(INFORMATION SUPPLIED):

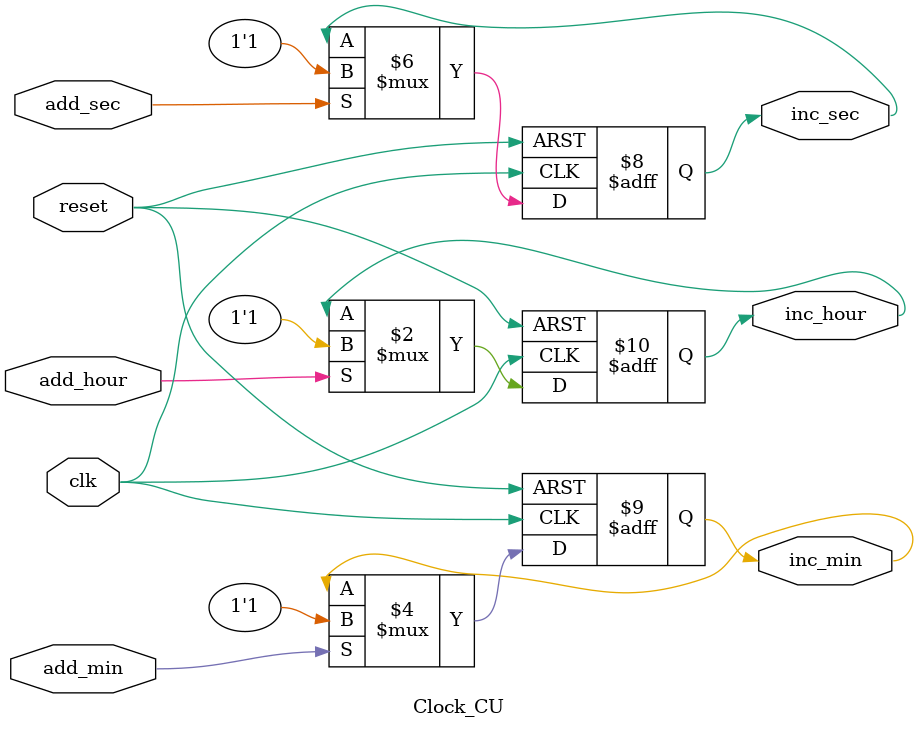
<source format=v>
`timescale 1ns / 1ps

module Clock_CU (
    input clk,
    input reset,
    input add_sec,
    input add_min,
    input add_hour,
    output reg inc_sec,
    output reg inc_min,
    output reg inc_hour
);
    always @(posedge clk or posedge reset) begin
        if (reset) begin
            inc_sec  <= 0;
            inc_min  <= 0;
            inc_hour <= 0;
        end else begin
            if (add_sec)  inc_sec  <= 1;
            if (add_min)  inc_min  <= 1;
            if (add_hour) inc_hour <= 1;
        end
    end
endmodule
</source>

* * *

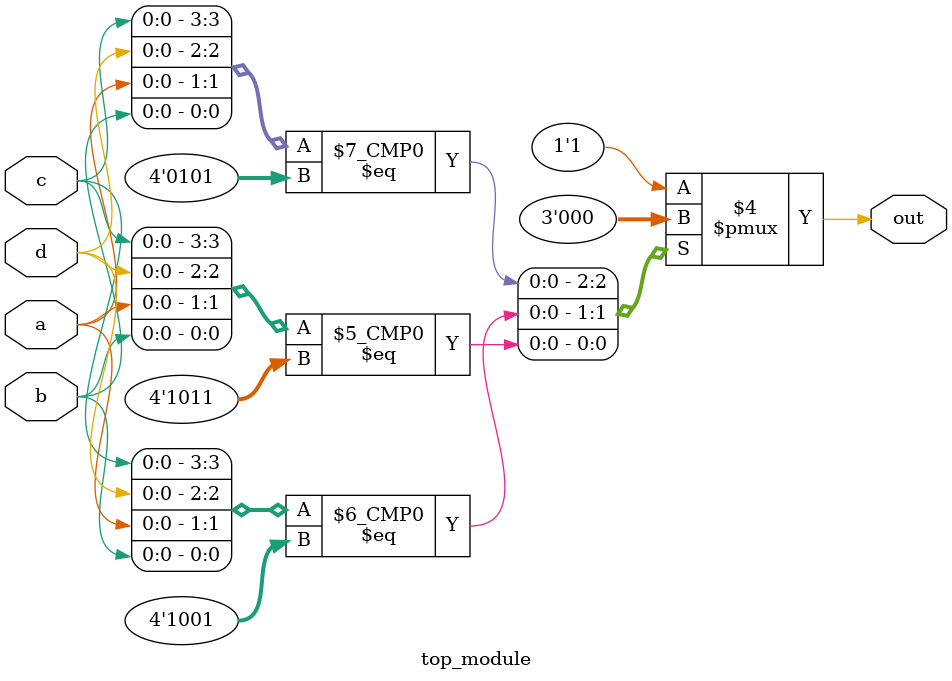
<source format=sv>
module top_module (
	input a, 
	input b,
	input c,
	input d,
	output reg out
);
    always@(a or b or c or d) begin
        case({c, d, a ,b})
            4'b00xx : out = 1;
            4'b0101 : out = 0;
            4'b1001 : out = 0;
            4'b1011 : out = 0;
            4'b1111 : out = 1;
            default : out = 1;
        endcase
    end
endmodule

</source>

(WHAT IS BEING ASKED): Scan the material for the word "begin". Return every line where it is found.

(ANSWER SECTION):
    always @(posedge clk or posedge reset) begin
        if (reset) begin
        end else begin
    always@(a or b or c or d) begin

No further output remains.